The pattern of climate-growth correlations does not differ between individual age, size and competition classes at the WK1 treeline site. By contrast, only larger, older and dominant individuals show significant climatic signal of temperature during summer one year before tree-ring formation at the WK2 closed-canopy site. In previous studies, the greater climatic sensitivity of larger trees was associated with stronger exposure of crowns to irradiation (Mérian and Lebourgeois 2011), stronger hydraulic constraints on water transport (Carrer and Urbinati 2004), higher water use efficiency (Brienen et al 2017a) or a weaker effect of noise in dominant trees caused by competition (Fritts 1976). In addition, the greater sensitivity of large trees might be associated with the intensity of the growth-reproduction trade-off. Although P. glauca is fertile already from the juvenile stage (Sutton 1969), individuals with trunk diameters smaller than 10 cm (Krebs et al 2012) and those growing in dense stands (Rossi et al 2012b) produce substantially fewer cones and seeds. This trade-off is therefore not as tight in young and small trees, resulting in non-significant climatic correlations in year of cone initiation (one year before tree-ring formation), when carbohydrates stored for cone formation become depleted. This further supports the above described indirect influence of reproduction on correlations between site chronologies and temperature one year before tree-ring formation.

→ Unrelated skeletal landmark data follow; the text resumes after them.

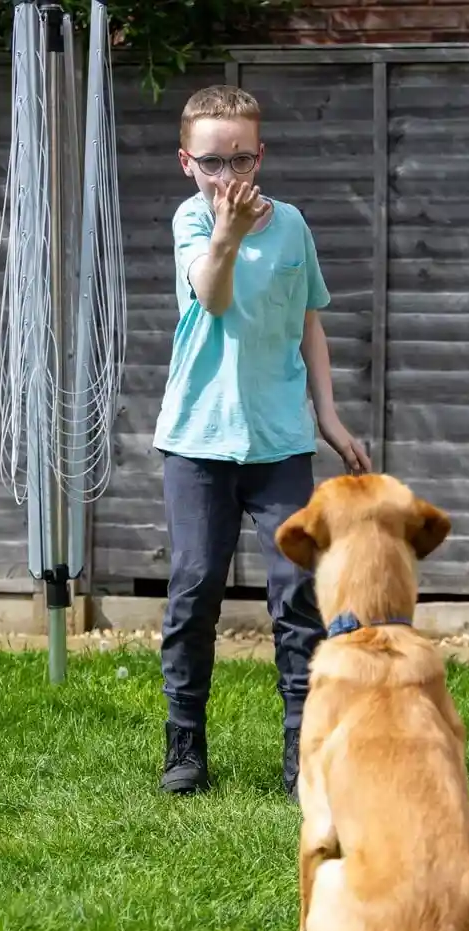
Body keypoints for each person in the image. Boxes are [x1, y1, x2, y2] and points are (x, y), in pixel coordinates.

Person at [153, 83, 370, 800]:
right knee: (194, 588)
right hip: (198, 442)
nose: (228, 176)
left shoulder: (293, 226)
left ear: (260, 155)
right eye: (212, 162)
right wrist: (228, 232)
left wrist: (328, 415)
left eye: (241, 159)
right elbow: (212, 296)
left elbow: (308, 321)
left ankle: (303, 752)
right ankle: (185, 744)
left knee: (299, 591)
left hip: (279, 442)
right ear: (187, 162)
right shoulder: (192, 221)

Contrary to climate-growth correlations one year before tree-ring formation, both sites and all size/dimension/competition classes show similar positive correlations with temperature two years before tree-ring formation. Summers two and three years before cone production are important for the accumulation of carbohydrates later utilized in cone mass growth (Roland et al 2014). Although the amounts of cones produced at the treeline (Johnson et al 2017, Trant et al 2018) and by small and suppressed individuals are low (Krebs et al 2012, Rossi et al 2012b), juvenile individuals of P. glauca are able to produce single cones from the age of four and substantial quantities of cones from the age of 30–35 years (Sutton 1969). Thus, trees producing cones in their juvenile period were probably partly included also in our chronologies based on subsets of tree-rings of young, small and suppressed trees. In such trees, the amount of carbohydrates is limited by their small leaf area and low levels of irradiation caused by their under-canopy position. This increases the importance of growth-reproduction trade-off in periods when carbohydrates for reproduction are accumulated, that is, summer two years before tree-ring formation.

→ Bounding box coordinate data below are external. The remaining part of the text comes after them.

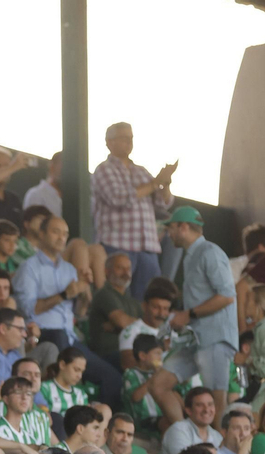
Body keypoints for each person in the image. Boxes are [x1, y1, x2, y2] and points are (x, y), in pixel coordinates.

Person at [160, 206, 238, 414]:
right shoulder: (192, 255)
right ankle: (190, 437)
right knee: (158, 385)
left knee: (215, 398)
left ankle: (216, 445)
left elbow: (227, 296)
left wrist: (188, 314)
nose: (169, 234)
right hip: (195, 338)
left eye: (171, 228)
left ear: (184, 227)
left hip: (214, 337)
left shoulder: (209, 251)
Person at [90, 122, 173, 298]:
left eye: (131, 138)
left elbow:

The most prominent variability among different types of chronologies appeared in the significance of correlations with summer temperatures one year before tree-ring formation (figure S2). Retaining only high-frequency variability in the series (by using a 30 year spline and/or pre-whitening series) resulted in strong negative correlations at both sites. Conversely, the effect of temperature one year before tree-ring formation decreased (even to below the significance level at the WK1 site) when chronologies contained also mid-frequency variability (80 year spline). Moreover, at both sites, all variants of chronologies had stronger and statistically significant correlations with previous year's summer temperature if the climatic data were also detrended before the analysis (not shown). This suggests that the process responsible for temperature-growth correlations during the summer before tree-ring formation probably varies from year to year without any long-term trend. This further supports the assumption that the effect of previous year's summer temperature (containing a strong trend; see figure 1(d)) on tree growth is probably indirectly mediated through some tree-internal physiological process.